Baxter Credit Union does it best not to let a potential loan slip away.
At a time when the industry's average loan-to-deposits ratio is 60%, with a 1.1% delinquency rate, the Deerfield, Ill.-based institution is 88% loaned out and has a 0.2% delinquency rate.
And Baxter does it while singing.
That is, every Monday morning employees join together to sing a pep song.
"We sing it every Monday morning. when it's hard for people to be in a good mood," said A. Rex Johnson, president of the $290 million insitution.
But the chief ingredient in Baxter's recipe for success since it was founded 12 years ago is aggressively taking advantage of every loan possibility for which a customer qualifies, said vice president of business development Michael Valentine.
"The whole organization has a culture that loans are the most important business a credit union does," he said.
Cross-selling is an example of this aggressiveness.
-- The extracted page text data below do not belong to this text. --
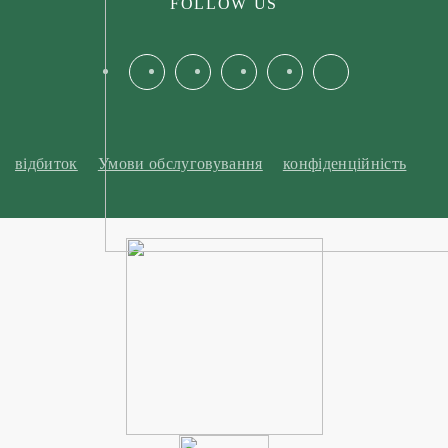
FOLLOW US
відбиток
Умови обслуговування
конфіденційність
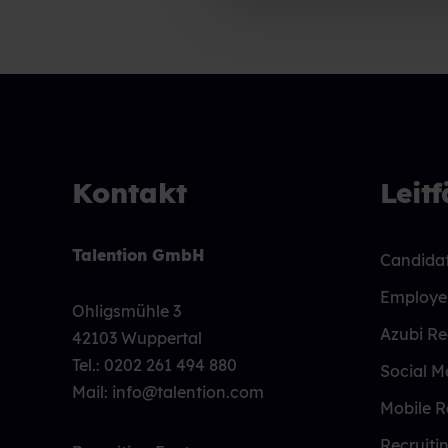
n
g
s
a
u
s
w
a
Kontakt
Leit
h
l
Talention GmbH
Candidat
Employe
Ohligsmühle 3
Azubi Re
42103 Wuppertal
Tel.:
0202 261 494 880
Social M
Mail: info@talention.com
Mobile R
Recruiti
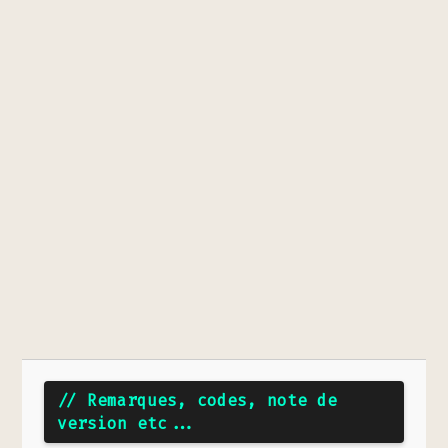
// Remarques, codes, note de
version etc...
When a customer asks for a car loan, or even inquires about rates, the sales representative calls up the customer's credit report.
If a qualified customer has a credit card with a different institution, the salesperson will ask if he would like to buy out that account with a Baxter credit card.
And if the customer qualifies for a larger loan, the salesperson informs him of that. "When someone qualifies for a loan we give as much as we can," Mr. Johnson said.
Mr. Johnson, who does consulting work for credit unions, said other institutions frequently miss this opportunity.
"Our environment has become one of order filling, like McDonald's."
And if cross-selling doesn't work the first time, employees of Baxter's marketing department make follow-up calls pushing the credit union's products. And come noon, the "Lunch Bunch" call people who have closed accounts with the credit union.
All loan decisions are made by top management, who take turns working the floor. Around the credit union they're called "The Assault Team," a moniker coined by Mr. Johnson, who "sees himself as a mini-Rambo," Mr. Valentine said.
Despite the playfulness, the mission behind management's hands-on approach is serious.
"We're the biggest cheerleaders for our staff," Mr. Johnson said. "When the president and vice presidents are involved in lending, the rest of the staff thinks, |That [making loans] must be important.' It's a visible commitment, not an oral commitment, which is a world of difference."
Baxter also makes the kind of commitment that shows up in the employees' wallets by paying commissions for sales.
"Sales representatives - strictly working on phones - average $900 a month plus salary," Mr. Valentine said. "We're not afraid to pay for performance."
When making loan decisions, the Assault Team doesn't adhere to the orthodoxy of debt-to-income ratios. worksheets, and credit scoring guides.
"We basically look at the three C's: the credit application, the credit bureau report, and character. We ask, Can this person carry a loan?" Mr. Valentine said. "We try not to focus on one or two things, but look at the whole picture. It's really a judgment call."
"A debt ratio is a good tool, but that's all it is: a tool. It shouldn't be set in stone."
The state regulator said this approach is fine. Baxter, which serves employees of Baxter Health Care and CareMart in California, Florida, Illinois, North Carolina, and Puerto Rico, is state chartered and is insured by the Dublin, Ohio-based American Share Insurance Corp., a private insurer.
"Baxter's philosophy is to evaluate [whether to make a loan] according to intent to pay," said Bruce Garrett, assistant supervisor of the Credit Union Division of the Department of Financial Institutions. "Their history, of loan loss is minimal and their record over the years has been excellent."
Baxter's collection department is as vigilant as its salespeople. Phone calls are made "almost immediately" after a missed payment, and employees are paid an incentive for trimming delinquency rates.
Emphasis on Auto Loans
Baxter's current loan portfolio totals $232.4 million. Auto loans represent $112.7 million, or 48.4%. The remainder is made up of consumer loans, $19.6 million; home equity loans, $57.9 million; and credit cards, $42.2 million.
Auto loans are preferred over other types because they offer higher returns than signature loans and are more fully secured, Mr. Valentine said. And besides being less risky than home equity loans, they are easier to approve and service.
The average turnaround time on a car loan is eight minutes, and for a home equity it's two to three weeks, Mr. Valentine said.
Risk of default is the main reason why Baxter hasn't gone into first mortgages. Instead, it processes applications and collects fees from three mortgage companies that fund them.
Deals with Dealers
Baxter customers can get preapprovals for car loans that are good for 90 days, and they are referred to "preferred dealers." In exchange for the business, the dealers forfeit financing the car and offer a price only slightly higher than invoice.
Despite recent controversy over point of purchase lending. Mr. Garrett said he has received no complaints about Baxter's practices from either banks or credit unions.
Mr. Johnson, who calls himself a "credit union president and salesman," makes no apologies for running his credit union differently than most.
"People have to work according to what works for them," he said. "And we try to have fun."
John Bailey, vice president of finance, agreed. He admitted that the pep song is true, but he added. "It beats complaining about coming into work on a Monday."